> [Short task]: Format these records as a numbered list, omitting blank lines. Leave the pictures out of your answer.

Stored items
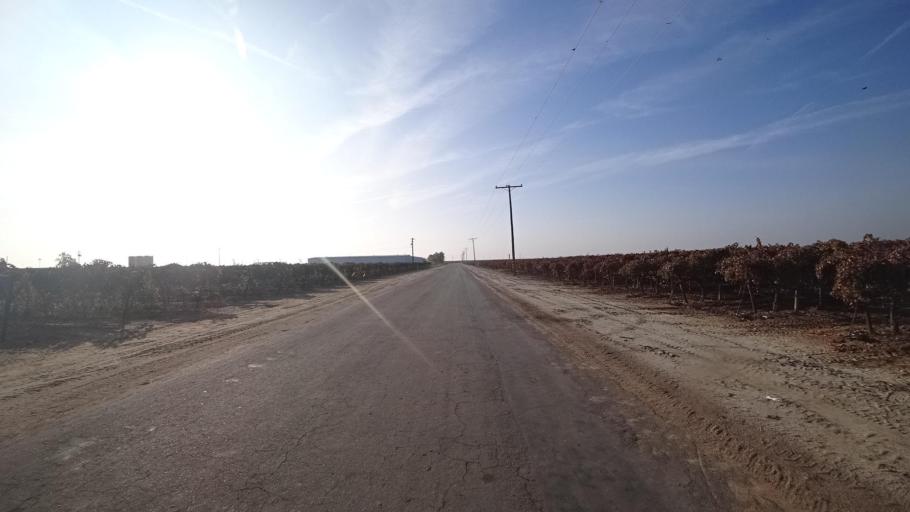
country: US
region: California
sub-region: Kern County
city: McFarland
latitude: 35.6796
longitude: -119.1871
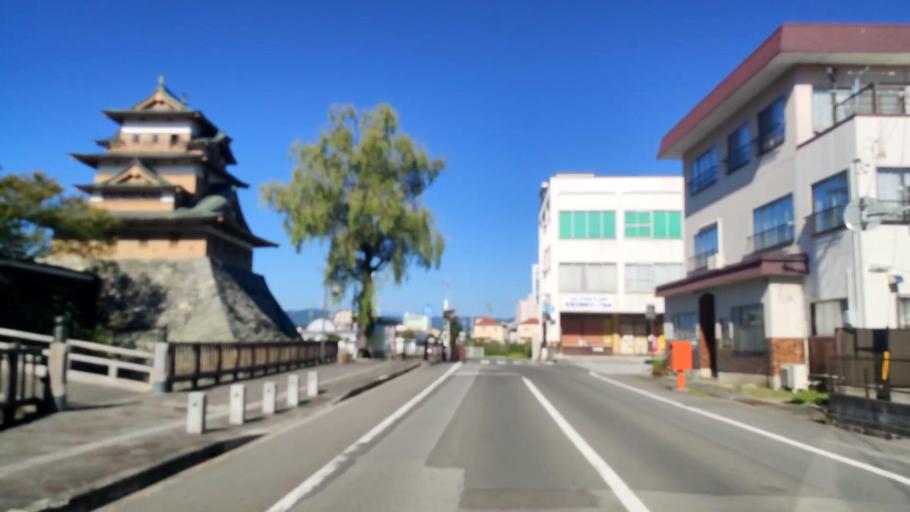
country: JP
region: Nagano
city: Suwa
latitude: 36.0398
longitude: 138.1129
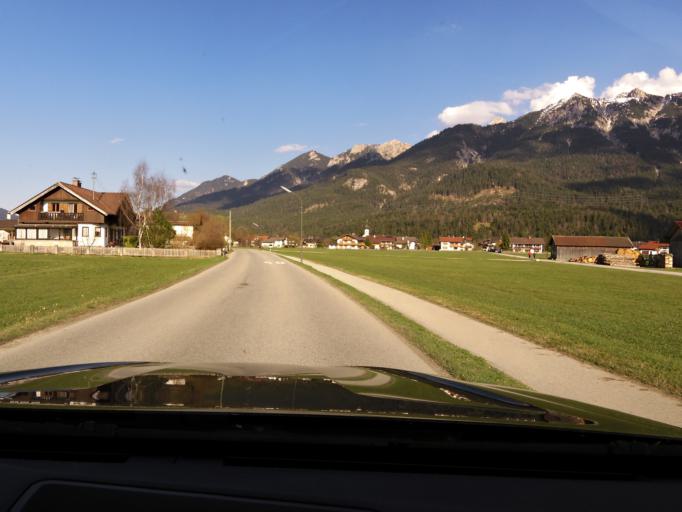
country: DE
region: Bavaria
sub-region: Upper Bavaria
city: Krun
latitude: 47.5038
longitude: 11.2721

> [Response for this exercise]:
1. country: US
2. region: California
3. sub-region: Kern County
4. city: McFarland
5. latitude: 35.6796
6. longitude: -119.1871
7. country: JP
8. region: Nagano
9. city: Suwa
10. latitude: 36.0398
11. longitude: 138.1129
12. country: DE
13. region: Bavaria
14. sub-region: Upper Bavaria
15. city: Krun
16. latitude: 47.5038
17. longitude: 11.2721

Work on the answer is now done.